The desired goal of the Paris Agreement is to continue efforts to limit global warming to 1.5 degrees Celsius above pre-industrial levels by reducing greenhouse gas emissions. The fight to keep global warming below 1.5 degrees Celsius is widely seen as critical because so-called tipping points become more likely beyond that level. These are the thresholds at which small changes can lead to drastic shifts in the Earth’s entire support system.

To be sure, the burning of fossil fuels such as oil and gas is the main cause of the climate emergency.

Big oil profit

The case was brought shortly after Shell reported its highest annual profit of nearly $40 billion.

The energy giant’s 2022 earnings broke its previous annual profit record of $28.4 billion in 2008 and more than doubled the firm’s full-year 2021 earnings of $19.3 billion.

Shell CEO Wael Sawan called 2022 a “huge year” for the company, saying he is honored to take on the role he started on January 1st.

“Looking ahead, I think we have a unique opportunity to succeed as winners in the energy transition. We have a portfolio that I think is unmatched,” Sawan said.

Results Shell became part of a major oil company last year, helped by high fossil fuel prices and robust demand following Russia’s full-scale invasion of Ukraine.

Greenpeace activists set up a fake gas station price sign showing Shell’s 2022 net profit during a demonstration in front of the company’s headquarters in London on February 2, 2023.

Daniel Leal | Afp | Getty Images

Nest chief investment officer Mark Fawcett said the case against Shell’s board of directors showed that investors were willing to challenge those deemed not doing enough to transition their businesses.

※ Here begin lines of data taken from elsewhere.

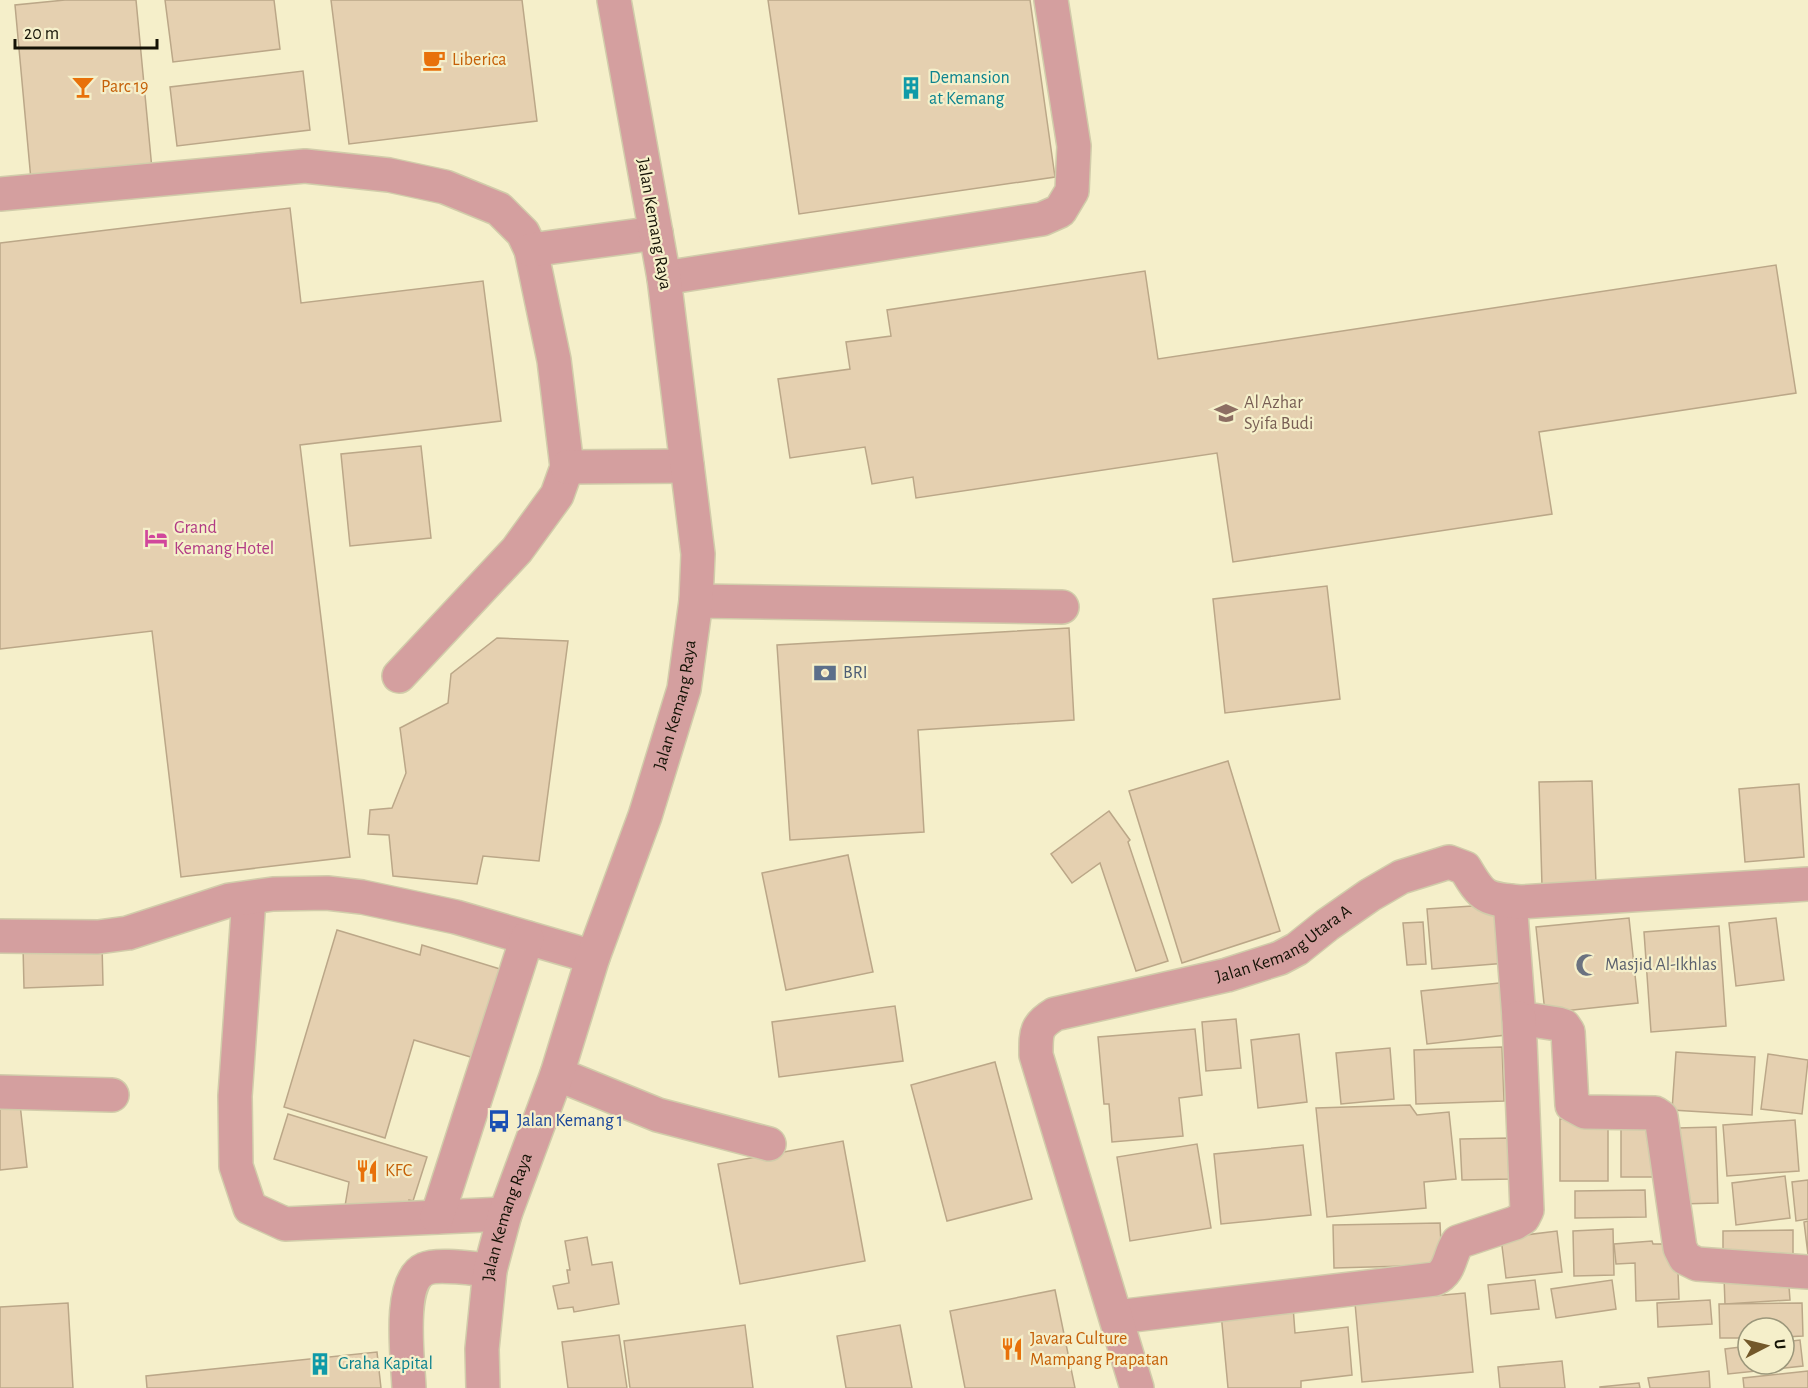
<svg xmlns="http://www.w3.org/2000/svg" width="1808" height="1388" viewBox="0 0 1808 1388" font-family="'Alegreya Sans',sans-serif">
<rect width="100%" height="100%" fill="#f5efca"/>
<g fill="#e5d0b0" stroke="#bba788" stroke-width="1.5">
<path d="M65 0H136L152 169 31 180 15 5Z"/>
<path d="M165 0H274L280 49 173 62Z"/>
<path d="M331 0H522L537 121 349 144Z"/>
<path d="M768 0H1030L1055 177 799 214Z"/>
<path d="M303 71 310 130 177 146 170 87Z"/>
<path d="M290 208 301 303 483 281 501 421 300 445 350 857 181 877 152 631 0 649V243Z"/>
<path d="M1776 265 1796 393 1539 432 1552 514 1233 562 1217 453 916 498 913 477 872 484 865 447 790 458 778 379 850 369 846 342 891 336 887 310 1145 271 1158 359Z"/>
<path d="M421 446 431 538 350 546 341 454Z"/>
<path d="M1327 586 1340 699 1225 713 1213 599Z"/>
<path d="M1069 628 1074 720 918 730 924 832 790 840 777 645Z"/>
<path d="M497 638 568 641 539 861 483 856 477 884 393 876 389 835 368 834 370 810 392 808 406 773 400 728 448 703 451 674Z"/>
<path d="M1228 761 1280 931 1182 963 1129 791Z"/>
<path d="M1592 781 1596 884 1542 886 1539 782Z"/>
<path d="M1799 784 1804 857 1745 862 1739 789Z"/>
<path d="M1109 811 1130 840 1128 842 1168 961 1136 971 1100 863 1072 883 1051 854Z"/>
<path d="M848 855 873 972 786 990 762 873Z"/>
<path d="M1503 904 1507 963 1432 969 1427 909Z"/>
<path d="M1629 918 1638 1003 1545 1013 1536 927Z"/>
<path d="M1776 918 1784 980 1736 986 1729 923Z"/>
<path d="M1423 922 1426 964 1407 965 1403 923Z"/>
<path d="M1719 926 1726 1026 1651 1032 1644 932Z"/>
<path d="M337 930 420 955 422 945 500 969 474 1058 414 1040 385 1138 284 1107Z"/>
<path d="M102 944 103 985 24 988 23 946Z"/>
<path d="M1509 982 1515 1034 1427 1044 1421 991Z"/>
<path d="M895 1006 903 1061 779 1077 772 1022Z"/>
<path d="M1236 1019 1241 1068 1206 1071 1202 1022Z"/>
<path d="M1195 1029 1202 1095 1179 1098 1183 1136 1112 1142 1109 1104H1104L1098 1037Z"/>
<path d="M1299 1034 1307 1102 1258 1108 1251 1040Z"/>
<path d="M1502 1047 1504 1101 1416 1104 1414 1050Z"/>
<path d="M1390 1048 1394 1099 1341 1104 1336 1053Z"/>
<path d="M1676 1052 1755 1057 1752 1115 1672 1110Z"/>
<path d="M1768 1054 1808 1060 1802 1114 1761 1109Z"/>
<path d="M995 1062 1032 1199 947 1221 911 1085Z"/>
<path d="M20 1104 27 1167 0 1170V1106Z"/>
<path d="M1410 1105 1417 1115 1449 1112 1456 1179 1424 1182 1426 1208 1327 1217 1316 1108Z"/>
<path d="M288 1114 427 1157 413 1201 409 1200 407 1214 345 1206 349 1182 274 1159Z"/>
<rect x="1560" y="1119" width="48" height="62"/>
<path d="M1795 1120 1799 1171 1727 1176 1723 1125Z"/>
<rect x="1621" y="1126" width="35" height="51"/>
<path d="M1716 1127 1718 1203 1680 1204 1677 1128Z"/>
<path d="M1510 1138 1511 1179 1462 1180 1460 1139Z"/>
<path d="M843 1141 865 1261 740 1284 718 1164Z"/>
<path d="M1197 1144 1211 1228 1130 1241 1117 1157Z"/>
<path d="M1303 1145 1311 1215 1221 1224 1214 1154Z"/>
<path d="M1785 1176 1790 1218 1736 1225 1732 1183Z"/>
<path d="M1808 1180V1219L1796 1221 1792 1182Z"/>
<path d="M1645 1190 1646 1217 1575 1218V1191Z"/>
<path d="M1808 1221V1255L1804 1222Z"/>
<path d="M1440 1223 1442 1265 1334 1268 1333 1225Z"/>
<path d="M1613 1229 1614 1275 1574 1276 1573 1231Z"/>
<path d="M1793 1230V1261L1723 1262V1231Z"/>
<path d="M1557 1231 1562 1272 1506 1278 1501 1238Z"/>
<path d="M587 1237 592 1265 612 1262 619 1304 574 1312 573 1307 558 1309 553 1286 569 1283 567 1270H570L565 1241Z"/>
<path d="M1652 1241 1653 1244H1677L1679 1299 1636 1301 1635 1263 1616 1264 1614 1244Z"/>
<path d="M1788 1273 1790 1300 1725 1304 1724 1277Z"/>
<path d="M1535 1280 1539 1309 1491 1314 1488 1285Z"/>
<path d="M1612 1280 1616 1309 1556 1318 1551 1289Z"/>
<path d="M1055 1290 1075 1388H965L950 1311Z"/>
<path d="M1465 1293 1473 1372 1362 1382 1355 1303Z"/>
<path d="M1710 1300 1712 1324 1658 1327 1657 1303Z"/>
<path d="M68 1303 73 1388H0V1307Z"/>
<path d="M1802 1303 1803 1336 1784 1337V1328H1748V1338H1720L1719 1304Z"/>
<path d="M1293 1306 1295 1333 1348 1327 1352 1375 1301 1381V1388H1228L1221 1313Z"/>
<path d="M745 1325 753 1388H630L624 1341Z"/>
<path d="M900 1325 912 1388H846L837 1336Z"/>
<path d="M619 1335 627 1388H568L562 1342Z"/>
<path d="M1800 1340 1803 1366 1728 1374 1725 1349 1748 1346V1364H1784V1342Z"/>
<path d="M377 1352 381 1388H147L146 1376Z"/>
<path d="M1562 1361 1565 1388H1500L1498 1367Z"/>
<path d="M1709 1371 1710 1388H1650L1648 1378Z"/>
<path d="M1808 1371V1388H1744L1743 1378Z"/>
<path d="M1639 1383 1640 1388H1600V1387Z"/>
</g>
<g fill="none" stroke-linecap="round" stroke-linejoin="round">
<g stroke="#d1ccaa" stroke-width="36">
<g id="minor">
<path d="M0 194 305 166 389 175 445 187 499 209 523 233 531 250 554 360 567 467 557 495 517 550 399 676"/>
<path d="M531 250 656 233"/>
<path d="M664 278 1042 219 1060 211 1072 191 1074 146 1051 0"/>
<path d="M567 467 687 466"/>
<path d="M696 601 1062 607"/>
<path d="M249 898 235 1096 236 1166 250 1208 285 1224 505 1214"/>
<path d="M1510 901 1519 1018 1558 1024 1564 1026 1568 1032 1572 1105 1585 1112 1655 1113 1661 1117 1680 1248 1685 1258 1697 1264 1808 1272"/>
<path d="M0 936 98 937 128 933 230 900 273 894 327 893 362 897 456 917 593 957"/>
<path d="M557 1074 658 1115 769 1144"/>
<path d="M0 1092 112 1095"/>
<path d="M437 1217 527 938"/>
<path d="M1117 1317 1435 1279C1451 1272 1449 1255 1458 1242L1515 1223 1523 1218 1527 1210 1519 1018"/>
<path d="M409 1388C408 1361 397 1281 425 1269 438 1263 475 1269 490 1270"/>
<path id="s1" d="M483 1388 482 1349 490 1270 505 1214 557 1074 593 957 645 816 684 689 696 601 698 554 664 278 614 0"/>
<path id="s2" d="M1137 1388 1036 1055C1036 1033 1035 1026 1055 1014L1227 975 1280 958 1297 949 1327 925 1370 895 1401 877 1449 862 1465 868C1483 899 1486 899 1521 902L1808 884"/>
</g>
</g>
<use href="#minor" stroke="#d49f9f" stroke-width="33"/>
</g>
<defs>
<g id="cafe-bare" transform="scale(1.8)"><path d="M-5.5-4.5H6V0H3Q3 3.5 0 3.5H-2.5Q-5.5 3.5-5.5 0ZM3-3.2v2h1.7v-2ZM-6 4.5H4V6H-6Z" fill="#e8710a" stroke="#f5efca" stroke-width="2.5" paint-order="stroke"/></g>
<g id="bar-bare" transform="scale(1.8)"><path d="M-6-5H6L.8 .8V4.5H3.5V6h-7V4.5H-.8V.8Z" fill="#e8710a" stroke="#f5efca" stroke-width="2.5" paint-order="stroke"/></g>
<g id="building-bare" transform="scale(1.8)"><path d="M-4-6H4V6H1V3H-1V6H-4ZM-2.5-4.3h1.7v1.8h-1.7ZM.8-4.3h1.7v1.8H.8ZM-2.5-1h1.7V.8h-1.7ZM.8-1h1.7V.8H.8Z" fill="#0f9aa8" stroke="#f5efca" stroke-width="2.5" paint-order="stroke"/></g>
<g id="school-bare" transform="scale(1.8)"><path d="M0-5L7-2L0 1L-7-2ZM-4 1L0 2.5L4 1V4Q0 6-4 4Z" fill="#8d6e63" stroke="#f5efca" stroke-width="2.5" paint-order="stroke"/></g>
<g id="hotel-bare" transform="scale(1.8)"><path d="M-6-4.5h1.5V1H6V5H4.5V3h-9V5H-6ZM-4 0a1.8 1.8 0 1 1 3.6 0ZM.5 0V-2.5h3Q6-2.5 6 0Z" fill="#d1479c" stroke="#f5efca" stroke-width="2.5" paint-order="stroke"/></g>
<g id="bank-bare" transform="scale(1.8)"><path d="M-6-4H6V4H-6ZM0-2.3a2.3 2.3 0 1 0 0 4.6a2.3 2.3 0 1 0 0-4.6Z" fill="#5c6f8a" stroke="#f5efca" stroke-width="2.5" paint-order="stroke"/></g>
<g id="mosque-bare" transform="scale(1.8)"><path d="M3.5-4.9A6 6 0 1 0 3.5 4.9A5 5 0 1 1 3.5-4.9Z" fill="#6b7280" stroke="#f5efca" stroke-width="2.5" paint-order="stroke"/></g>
<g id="bus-bare" transform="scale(1.8)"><path d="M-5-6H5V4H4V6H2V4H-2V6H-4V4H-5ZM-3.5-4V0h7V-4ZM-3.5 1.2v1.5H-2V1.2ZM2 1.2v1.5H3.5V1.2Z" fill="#1a4fb4" stroke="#f5efca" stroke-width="2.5" paint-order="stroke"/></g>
<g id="restaurant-bare" transform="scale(1.8)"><path d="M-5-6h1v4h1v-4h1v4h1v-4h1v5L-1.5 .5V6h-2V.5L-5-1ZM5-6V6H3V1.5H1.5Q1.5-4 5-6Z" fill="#e8710a" stroke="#f5efca" stroke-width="2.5" paint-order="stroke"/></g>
</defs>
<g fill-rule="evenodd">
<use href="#cafe-bare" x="434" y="60"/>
<use href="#bar-bare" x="83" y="87"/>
<use href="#building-bare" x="911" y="88"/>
<use href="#school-bare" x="1226" y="413"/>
<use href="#hotel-bare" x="156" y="538"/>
<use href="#bank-bare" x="825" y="673"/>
<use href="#mosque-bare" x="1587" y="965"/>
<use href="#bus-bare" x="499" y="1121"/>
<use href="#restaurant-bare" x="367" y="1171"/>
<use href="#restaurant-bare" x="1012" y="1349"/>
<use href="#building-bare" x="320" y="1364"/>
</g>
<g text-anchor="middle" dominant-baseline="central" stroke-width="4.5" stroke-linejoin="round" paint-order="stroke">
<g font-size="18" fill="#c56008" stroke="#f5efca" text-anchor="start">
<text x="452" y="60">Liberica</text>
<text x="101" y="87">Parc 19</text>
<text x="385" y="1171">KFC</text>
<text x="1030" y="1339">Javara Culture<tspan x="1030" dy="21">Mampang Prapatan</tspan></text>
</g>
<g font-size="18" fill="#0d838f" stroke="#f5efca" text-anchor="start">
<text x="929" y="78">Demansion<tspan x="929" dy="21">at Kemang</tspan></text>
<text x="338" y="1364">Graha Kapital</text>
</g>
<g font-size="18" fill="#141205" stroke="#f5efca">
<text transform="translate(654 224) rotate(80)">Jalan Kemang Raya</text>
<text stroke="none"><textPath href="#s1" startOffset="714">Jalan Kemang Raya</textPath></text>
<text stroke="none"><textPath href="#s2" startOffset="638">Jalan Kemang Utara A</textPath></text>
<text stroke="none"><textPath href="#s1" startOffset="174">Jalan Kemang Raya</textPath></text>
</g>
<g font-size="18" fill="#785e54" stroke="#f5efca" text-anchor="start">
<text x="1244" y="403">Al Azhar<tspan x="1244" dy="21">Syifa Budi</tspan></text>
</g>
<g font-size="18" fill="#b23c85" stroke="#f5efca" text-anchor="start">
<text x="174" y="528">Grand<tspan x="174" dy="21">Kemang Hotel</tspan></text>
</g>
<g font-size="18" fill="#4e5e75" stroke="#f5efca" text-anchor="start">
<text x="843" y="673">BRI</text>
</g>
<g font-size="18" fill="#5b616d" stroke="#f5efca" text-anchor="start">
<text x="1605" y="965">Masjid Al-Ikhlas</text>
</g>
<g font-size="18" fill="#164399" stroke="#f5efca" text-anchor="start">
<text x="517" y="1121">Jalan Kemang 1</text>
</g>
</g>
<g transform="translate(1766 1346) rotate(83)"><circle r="28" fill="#f5efca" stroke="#9b977b" stroke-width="1.5"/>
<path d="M0-4.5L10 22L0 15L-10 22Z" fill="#73582a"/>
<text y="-9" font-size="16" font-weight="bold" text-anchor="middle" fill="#141205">U</text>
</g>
<path d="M15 39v9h142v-9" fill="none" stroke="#141205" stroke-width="3"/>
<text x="24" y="39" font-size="18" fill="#141205" stroke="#f5efca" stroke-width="4.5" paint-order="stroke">20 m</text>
</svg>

“We hope the entire energy industry will sit down and take note,” Fawcett said.

Separately, Head of Responsible Investments at London CIV, Jacqueline Amy Jackson, said: “In our view, the board of directors of a high emission company has a fiduciary duty to manage climate risks while also considering the impact of their decisions on the climate. change and reduce your contribution to it.

“We believe the ClientEarth requirement is in the best interests of our clients’ funds as a Shell shareholder and we support it,” Jackson added.